### Übungstext
==============================

Wer neu baut der beschäftigt sich zwangsläufig mit dem Thema Heimautomatisierung und je nach persönlichem Typ und vorhandenem Budget nimmt die Ausprägung dann seine Gestalt an. Schon lange habe ich recherchiert was mein smarter Weg sein könnte. Dazu muss man wissen ich bin Informationstechniker, kann also tollen Features viel abgewinnen und bin also anfällig für tolle, neue Produkte die viel versprechen. Demnach kam für mich am Anfang das gute alte KNX nicht in Frage. Dieses steht nähmlich nicht gerade für aufregende Funktionen, denn das „sexy“ Verkaufsargument bei KNX ist immer: „Da bekommst du noch in 20 Jahren Ersatzteile dafür“. Das sind so die Argumente die mein Feature-suchendes Herz ganz schnell auf einen Ruhepuls von unter 60 fallen lassen. Also habe ich mir jede Menge anderes, marketingträchtiges, hippes Zeug angeschaut. Dabei habe ich interessante Produkte gefunden die ich teils vertestet habe und mir so eine Meinung bilden kann und teils nur interessant finde und keine Erfahrungen gesammelt habe, allerdings auf Feedback dazu gespannt bin. In diesem Artikel möchte ich euch meine Erfahrungen und Entdeckungen zum Thema Smart Home zeigen und vor allem meine überraschende Entscheidung bei der grundlegenden Heimautomatisierung mitteilen und begründen.
Was ist mein Automatisierungs-Szenario?
Da hatte ich immer konkrete Vorstellungen:
- Automatische Jalousiensteuerung zum Wärmeschutz
- Abbildung von Lichtszenen
- Bewegungsmelder
- Türzutritt mittels Fingerprint & digitalen Schlüsseln (Fobs)
- Zentrale Musiksteuerung und Multiroom-Wiedergabe
KNX, Hue, Fibaro oder Loxxone?
Philips Hue, mein eigentlicher Favorit
= Abbildung von smartem Licht
Featuregetrieben wie ich bin habe ich mich zuerst mit Hue und zigbee beschäftigt. Dazu habe ich mir die Hue Bridge bestellt und dazu diverse Lampen, Fernbedienungen und Light Stripes. Fakt ist: Wer smartes Licht will und bereit ist für ein Leuchtmittel zwischen 20 und 50 Euro zu zahlen ist damit definitiv gut unterwegs. Ihr erhaltet dann tolle LEDs die farbig schaltbar sind, dazu eine App mit der ihr die Leuchten gut steuern könnt und nicht zu vergessen die Möglichkeit mit Alexa oder Apple Homekit die Geräte anzusteuen. In der App hat man dann auch jede Menge Funktionen und einfache Programmier-Möglichkeiten. Dazu gibt es noch tolle Szenerien bei denen ihr die Lampen einer bestimmten Gruppe auch dynamisch leuchten lassen könnt, also so Richtung Disko oder eben auch glitzernde Lichter für die weichnachtliche Stimmung.

==============================

Wie viel muss man laut Übungstext für ein Leuchtmittel von Philips Hue zu zahlen bereit sein? Verwenden Sie ausschließlich den Übungstext.

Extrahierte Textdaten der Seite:
==============================

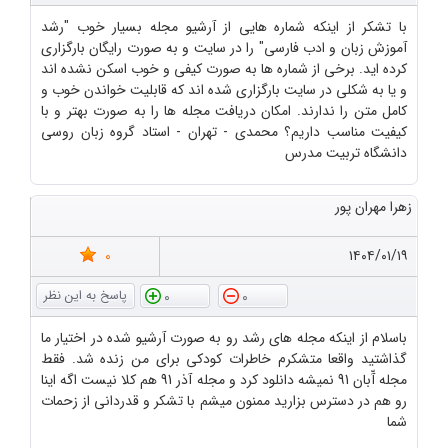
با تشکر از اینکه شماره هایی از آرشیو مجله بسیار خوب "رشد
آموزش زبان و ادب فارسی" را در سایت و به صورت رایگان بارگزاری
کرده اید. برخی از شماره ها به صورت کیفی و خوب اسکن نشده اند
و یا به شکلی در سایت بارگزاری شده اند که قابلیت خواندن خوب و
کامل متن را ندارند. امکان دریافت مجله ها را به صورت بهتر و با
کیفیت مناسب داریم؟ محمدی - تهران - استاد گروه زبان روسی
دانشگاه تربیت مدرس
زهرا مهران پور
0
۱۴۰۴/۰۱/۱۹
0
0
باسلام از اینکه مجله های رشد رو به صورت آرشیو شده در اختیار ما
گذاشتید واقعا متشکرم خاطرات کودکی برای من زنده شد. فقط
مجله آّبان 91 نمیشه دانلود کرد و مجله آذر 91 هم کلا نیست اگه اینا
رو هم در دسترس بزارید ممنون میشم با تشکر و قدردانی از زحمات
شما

==============================

### Ergebnis
Zwischen 20 und 50 Euro.